Output every record below precisely as it is written.

## Extracted page text data

■ ■ ■

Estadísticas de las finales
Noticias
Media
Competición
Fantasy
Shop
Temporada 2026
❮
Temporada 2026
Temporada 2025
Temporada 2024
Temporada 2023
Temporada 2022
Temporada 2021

■ ■ ■

## Answer
Estadísticas de las finales
Noticias
Media
Competición
Fantasy
Shop
Temporada 2026
❮
Temporada 2026
Temporada 2025
Temporada 2024
Temporada 2023
Temporada 2022
Temporada 2021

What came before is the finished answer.